ET-1 constricts human epicardial coronary arteries in vitro.9 ET-1 and big ET-1 administration in rat heart reduces coronary blood flow, and BQ-123, an ETA receptor antagonist, abolishes this effect of ET-1.10 BQ-123 has also been shown to reduce infarct size in a canine model of coronary occlusion and reperfusion.11 Cannan and colleagues showed that low concentrations of exogenous ET-1 in dogs, which may mimic pathophysiological concentrations, result in coronary vasoconstriction mediated predominantly by the ETA receptor, such vasoconstriction being significantly attenuated by selective ETA receptor antagonism.12 Pernow and colleagues showed in humans that exogenous ET-1 provokes a decrease in coronary sinus blood flow and an increase in coronary vascular resistance after intravenous administration.13 However, the contribution of endogenously generated ET-1 to the epicardial coronary vessel tone and artery resistance in humans is not currently known.

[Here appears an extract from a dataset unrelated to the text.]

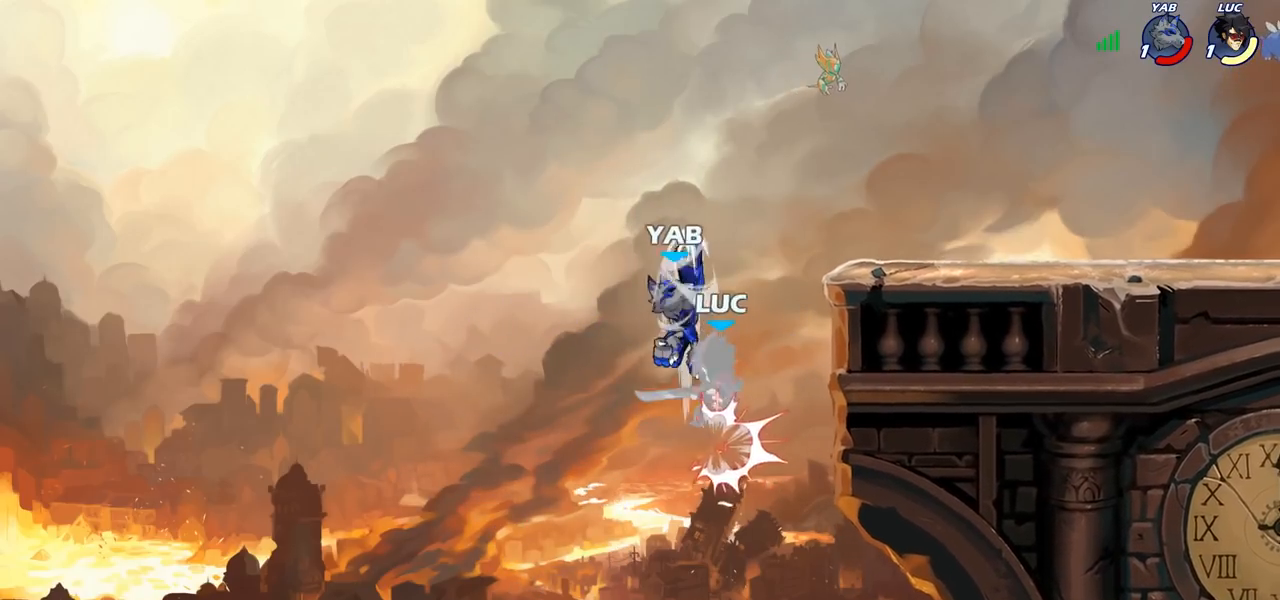
{"buttons": [], "left_stick": "up-right", "right_stick": "center", "events": [[67, "CROSS", "up"], [317, "CIRCLE", "down"], [400, "CIRCLE", "up"]]}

In the present study, therefore, we examined the contribution of ETA receptor stimulation by endogenously generated ET-1 to the maintenance of basal coronary vascular tone and blood flow in patients undergoing coronary arteriography. Plasma big ET-1 was also measured in order to determine whether this might predict the response to BQ-123.

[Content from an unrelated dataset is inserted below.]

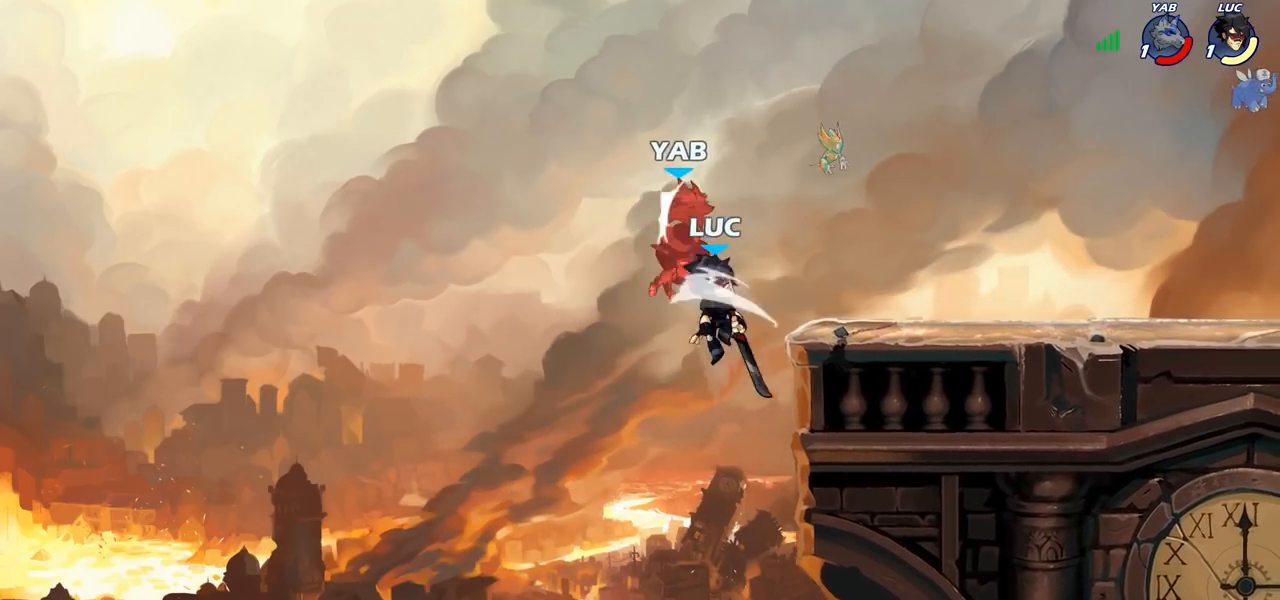
{"buttons": [], "left_stick": "up-right", "right_stick": "center", "events": [[100, "left_stick", "up-left"], [150, "left_stick", "left"], [433, "left_stick", "up"], [483, "left_stick", "up-right"]]}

We studied 22 individuals, mean (SEM) age 55 (1) years, undergoing routine diagnostic cardiac catheterisation for suspected coronary artery disease (table 1). Eight made up the control group and 14 the study group. Seven of these (mean age 57 (5) years) had coronary artery disease (luminal artery stenoses > 70% in the right coronary or the left circumflex artery; the left anterior descending coronary artery was atherosclerotic but without severe lesions). Seven individuals (mean age 49 (3) years) had normal coronary arteries without any angiographic sign of atherosclerosis (although apparently normal subjects presenting to the cardiac catheterisation laboratory may often have subclinical pathology). None of the study participants had a history of hypertension or familial hyperlipidaemia.

Table 1

Clinical characteristics of patients studied

All the coronary artery disease patients were in class 1–2 according to the Canadian Cardiovascular Society (CCS) classification. All the women were postmenopausal except for two in the study group, one with normal coronary arteries and one with coronary artery disease.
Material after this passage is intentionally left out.